Oh, no, she said, that Second Draft Bistro where breakfast is also served? That is only open Friday and Saturday nights, did I miss that in the advertising? Yep, I did. I saw the hours it was open on Friday and Saturday nights, but also seeing breakfast was served there, I did think it would be open daily as well.
That Spa with all the wonderful facial, massage and other services offered? Well, that’s in a different building on the property. She did not know it was only open Fridays and Saturdays as well, something I learned when I called and got a recording. But a second call Friday morning led to a recording as well, so not sure when or if it is open. No one seemed to know.
Though it was no problem, it was a little disconcerting to learn that while check-ins, the library and gift shop are all on the second floor, and my room was on the first, it would be a walk and an elevator from my room to fill an ice bucket. NO, there were no brochures available, or maps, or anything to show everything the town had to offer except for a lovely drawing and description of the 16 areas of the beautiful Blackburn Inn buildings and grounds.
There was another handout with a map and locations of the 30 eating places in town as well as the Visitor’s Center, located surprisingly enough, only a couple of blocks from the railroad station.

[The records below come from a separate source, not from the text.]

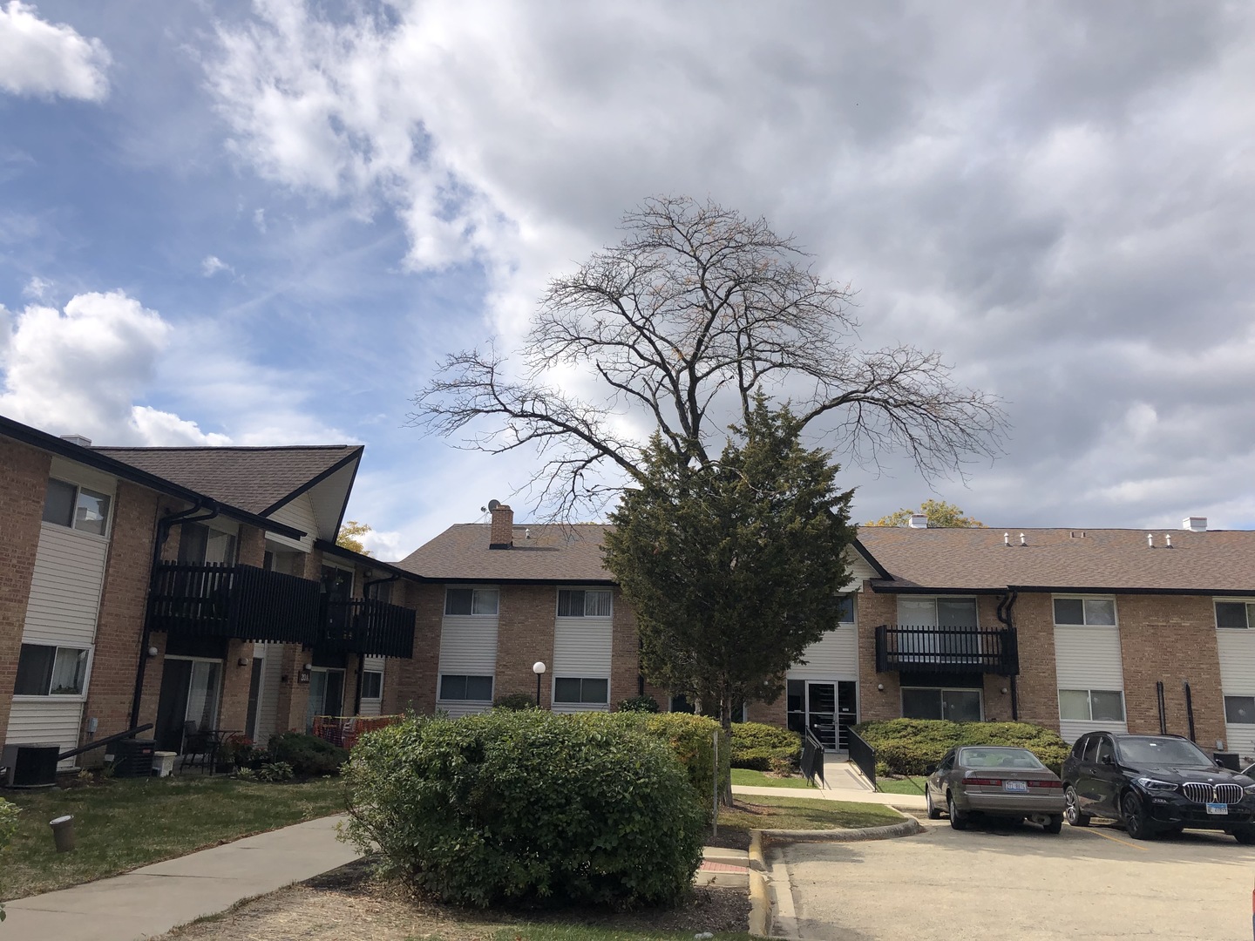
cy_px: 470
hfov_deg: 63.4
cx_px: 628
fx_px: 1015
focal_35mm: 28
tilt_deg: +12.6
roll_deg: -1.7
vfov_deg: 49.7
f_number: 1.8
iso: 20
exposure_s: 1/3472
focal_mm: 3.99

But no explanations or descriptions of anything.
For someone from Highlands or Atlantic Highlands, the terrain was a piece of cake. But for others who did not know that very little of the charming town is flat, the ups and downs of walking the couple of blocks from the hotel to the heart of activity can be troublesome. Most of the terrain is more like walking from First Avenue to the Strauss Mansion or from Bay Avenue to Mountain Street. They are not easy walks.

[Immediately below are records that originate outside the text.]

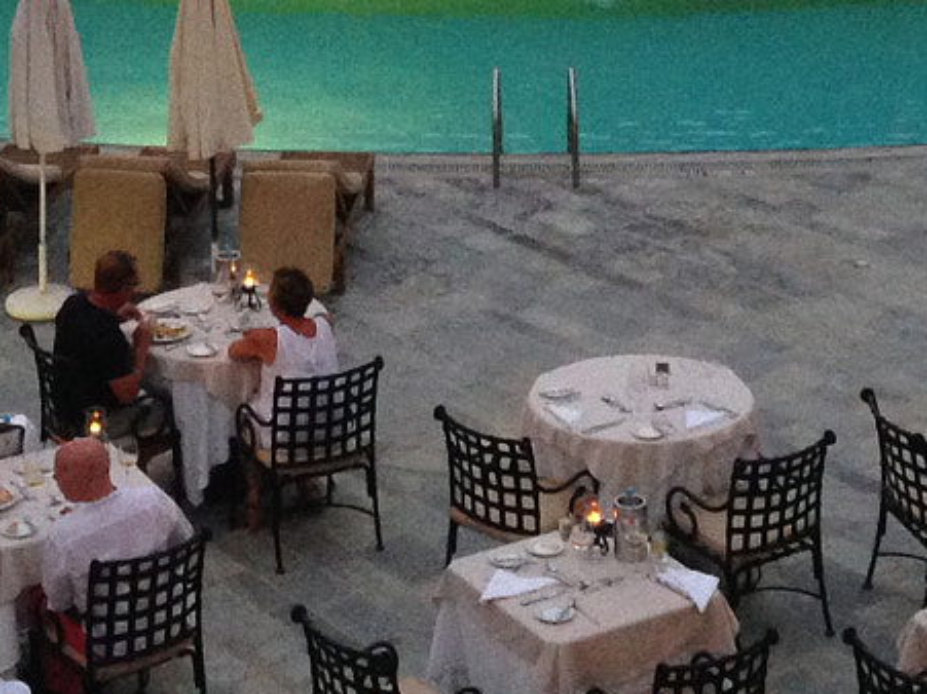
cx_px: 473
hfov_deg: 16.8
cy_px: -378
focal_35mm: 117
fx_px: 3132
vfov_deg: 12.0
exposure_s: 1/20
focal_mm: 4.12
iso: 320
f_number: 2.4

Enough of the complaining about the Blackburn Inn … There were lots of highlights. Check ins and check outs were easy and efficient, staff is incredibly pleasant, though they are sparse in number, rooms are spotlessly clean, the prices are shockingly low for an area with so many expensive B&Bs, the grounds are made for relaxation and admiration of natural beauty, and the architecture is a story on its own! Even lighthouse lovers would love it.